Noch Da
Erinnert ihr euch noch an Corona? Für viele ist diese schwere und ungewisse Zeit gefühlt schon ewig her und definitiv in Vergessenheit geraten. Es gibt jedoch viele tausend Menschen schweizweit, welche Corona nicht einfach so wieder vergessen können. Long-Covid und seine teils schweren Folgen waren zu Beginn der Pandemie sehr präsent. Es wurde Forschung betrieben, Betroffene interviewt und spezielle Long-Covid Zentren eingerichtet. Doch wie sieht das heute im Jahr 2026 aus?
Viele Zentren wurden geschlossen. Forschungen werden noch betrieben, doch Informationen darüber zu erhalten ist schwierig. Zusammenfassend kann man sagen, genauso wie die Corona-Zeit sind auch die langzeitgeschädigten Personen, welche bis heute unter den Folgen des Virus leiden, in Vergessenheit geraten. So stellt sich natürlich die Frage, wie kann man die Betroffenen wieder sichtbar machen? Und wie vermittle ich eine so komplexe Krankheit den Menschen, welche nicht betroffen sind? Genau darum geht es in meinem Projekt "Noch Da - Inszenierte Fotografie als Ausdruck des Lebens mit Long Covid."

Ansteckend
Jede erneute Ansteckung, sei es mit COVID oder einer einfachen Grippe kann fatal enden. Lieber davor schützen!
Zuckerwatte im Kopf
Einkaufen, für viele etwas alltägliches. Werden die Reize jedoch zu viel, wird der Kopf schnell schwer und irgendwie Wattig, wie Zuckerwatte


Versteckter Schmerz
„Wie geht es dir?“ „Gut danke“
Die Frage die man als Long Covid Patient irgendwann nicht mehr ehrlich beantworten kann, denn man hat immer Schmerzen und möchte seine Mitmenschen nicht damit belasten, also wahrt man die Maske.
Gefangen
Long-COVID fesselt dich an dein zu Hause.

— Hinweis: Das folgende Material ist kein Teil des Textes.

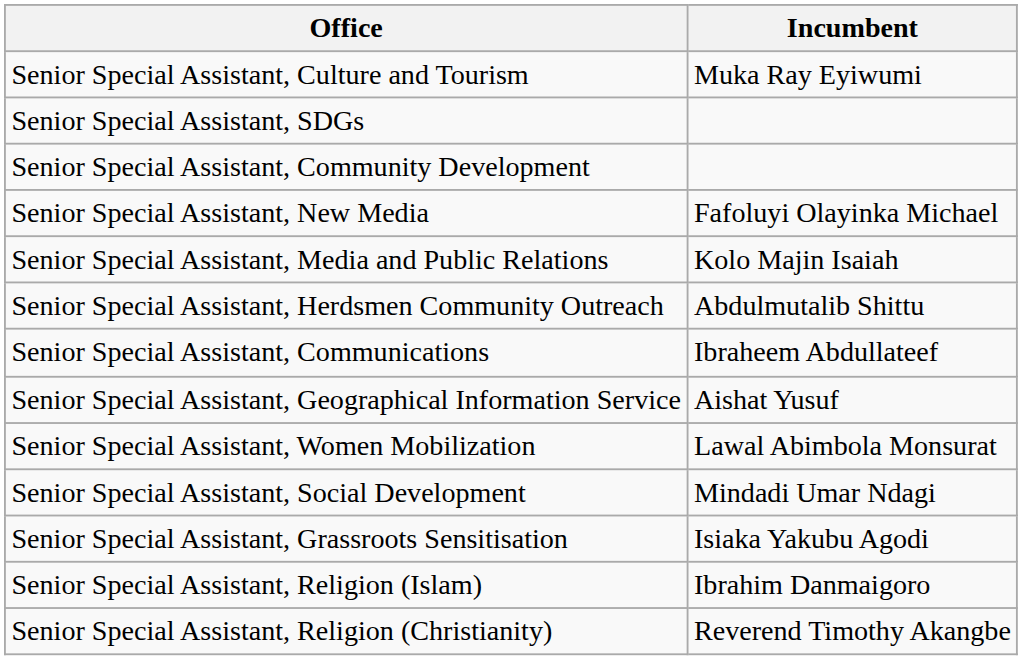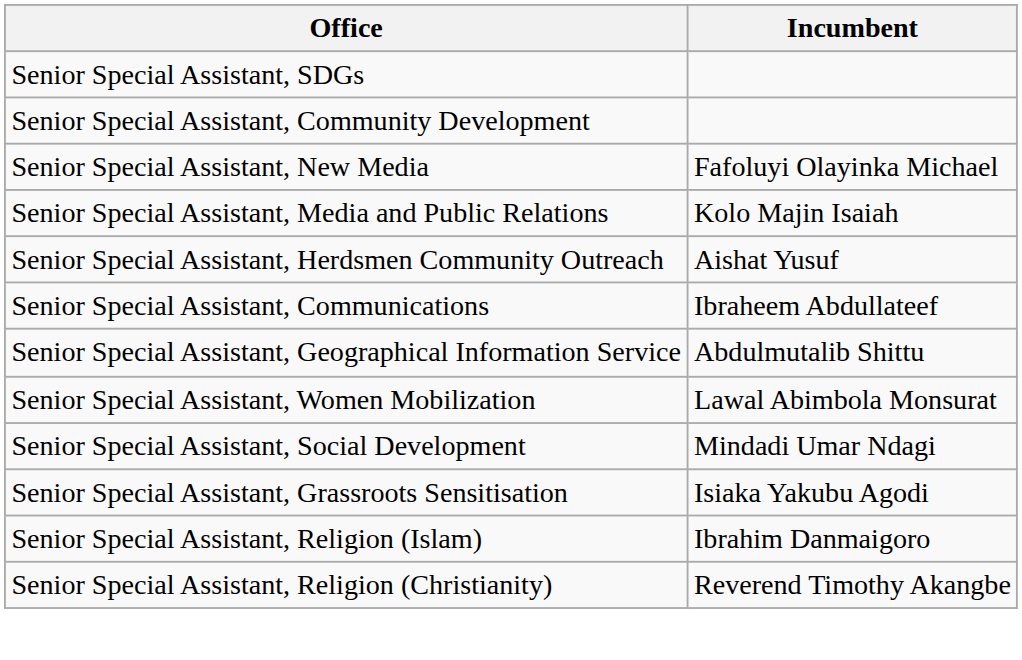- row: Senior Special Assistant, Culture and Tourism | Muka Ray Eyiwumi
Senior Special Assistant, Herdsmen Community Outreach | Incumbent: Abdulmutalib Shittu -> Aishat Yusuf
Senior Special Assistant, Geographical Information Service | Incumbent: Aishat Yusuf -> Abdulmutalib Shittu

Jegliches verlassen der Wohnung ist mit einem riesigen Kraftaufwand verbunden, also lässt man die Fessel besser wo sie sind und schaut von drinnen zu.


Erschöpft
Nicht einfach nur müde, nein!
Bis in die Knochen so erschöpft, dass alles zur Herausforderung wird und selbst das Bewegen weg vom Sofa zur Qual wird.
Lebendig im Sarg
Wenn das Leben einfach weitergeht, man selbst aber scheinbar nur noch aus seinem Sarg heraus zuschauen kann. Nicht tot aber auch nicht wirklich lebendig.


Coiffeure
Der Besuch beim Coiffure, ein kleiner Augenblick nur für sich selbst. Wenn nicht einmal dass mehr geht, muss die Coiffeuse ins
Wohnzimmer kommen.
Zu schwer
Alltägliche Dinge wie sich eine Tasse Kaffee zu zubereiten werden zur Mammutaufgabe, wortwörtlich.


Reizüberflutet
Wenn der Besuch im Restaurant zur Tortur wird und nur durch die totale Abschottung irgendwie aushaltbar wird.
Kintsugi
Die japanische Kunst etwas zerbrochenes mit goldenem Leim wieder zu reparieren. So wie jeder Long-COVID Betroffene versucht, sein Leben irgendwie wieder neu zusammen zu kitten.